Geschichte der Tuerkei
1954 wurde ein geheimes Abkommen mit den USA zur Errichtung von Militärbasen geschlossen. In einer Rundfunkrede erklärte Außenminister Köprülü: «Der Kalte Krieg geht weiter …» 1957 spitzte sich ein Konflikt mit Syrien zu, wo die USA eine kommunistische Machtübernahme durch radikale Offiziere befürchteten. Außenminister Dulles sah «die größte Gefahr für uns seit dem Korea-Krieg», wobei bis heute unklar ist, ob die Türkei auf die Amerikaner reagierte und die Absicht hatte, mit Truppen einzugreifen.
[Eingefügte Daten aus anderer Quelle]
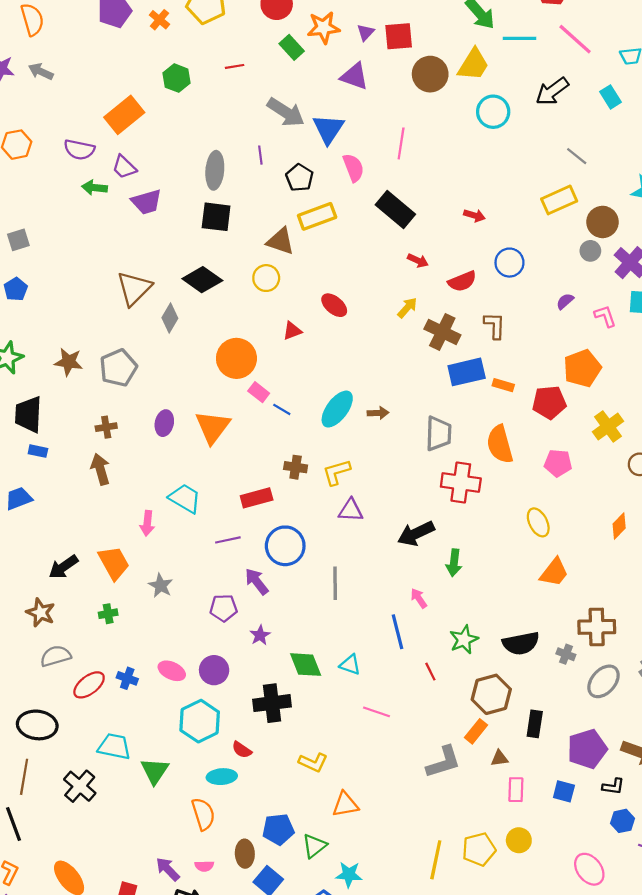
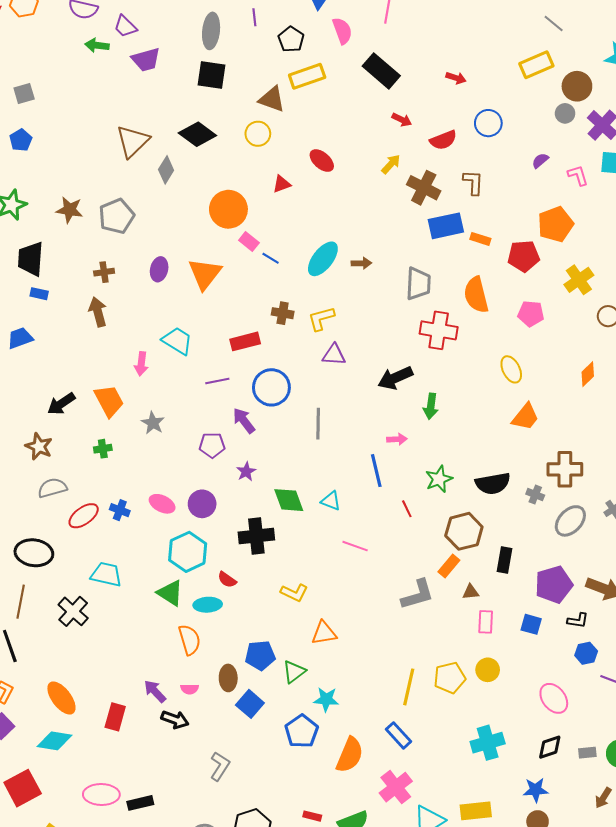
pink arrow: (419, 598) -> (397, 439), turned 120
green triangle: (155, 771) -> (170, 593), moved, turned -32

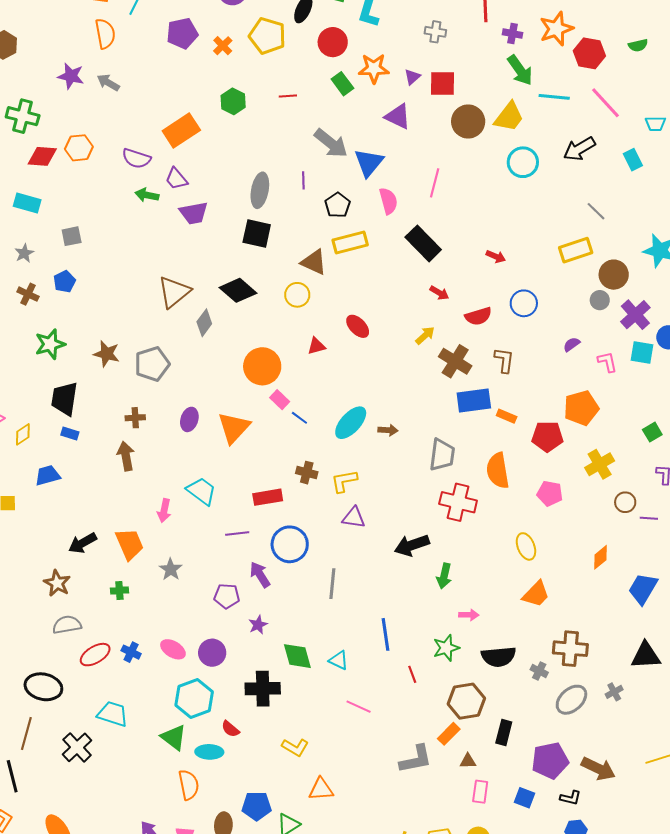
pink arrow: (397, 439) -> (469, 615), moved

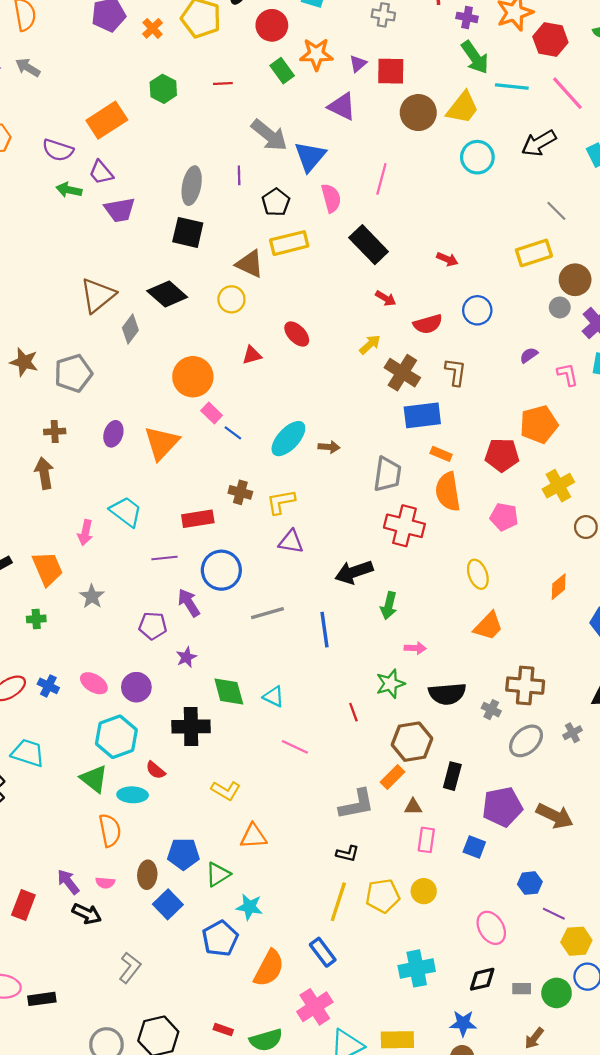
orange rectangle: (507, 416) -> (441, 454), moved
gray line: (332, 584) -> (267, 613), turned 68
blue line: (386, 634) -> (324, 630), moved
black L-shape: (571, 798) -> (347, 854), moved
Die bevorstehende Unabhängigkeit Zyperns (1960), das 1878 auf unbestimmte Zeit (bei Zahlung eines jährlichen «Tributs») an Großbritannien abgetreten und im November 1914 förmlich annektiert worden war, verschlechterte das Verhältnis zu Griechenland. Als am 6. September 1955 ein Anschlag auf Atatürks damals noch als Geburtsstätte geltendes Wohnhaus in Saloniki gemeldet wurde, kam es in Istanbul zu einer mit Sicherheit staatlichgesteuerten Protestkundgebung, die in pogromartigen Übergriffen gegen griechische Läden und Privathäuser ausuferte. Obwohl das Militär die Unruhen sofort hätte unterdrücken können, wurde erst am folgenden Tag der Ausnahmezustand in Istanbul, İzmir und Ankara erklärt. Menderes sprach von einer «kommunistischen Provokation» und rechtfertigte sich mit der Erklärung, eine Psychose habe das ganze Land erfasst und die Polizei «gelähmt». Im Zuge der Übergriffe verbrannten 29 griechische Kirchen, 14 wurden geplündert. Vor Gericht wurden darüber hinaus Schäden an 26 griechischen und armenischen Schulen, an 4214 Wohnungen und 1004 Läden und Werkstätten registriert.
Bei den vorgezogenen Wahlen im Oktober 1957 fiel die Menderes-Partei erstmals unter die 50 % Marke (47, 7 %), konnte aber immer noch 70 % der Sitze einnehmen. Angesichts einer sich stark verschlechternden Wirtschaftslage wurde diese Verzerrung als besonders ungerecht empfunden. Grundnahrungsmittel wie Zucker waren knapp geworden, der unentbehrliche Kaffee wurde rationiert. Die ausufernden
Gecekondus
in Ankara und Istanbul waren Ausdruck einer massiven Landflucht, an der auch die Ausweitung der Anbaufläche nichts Wesentliches änderte.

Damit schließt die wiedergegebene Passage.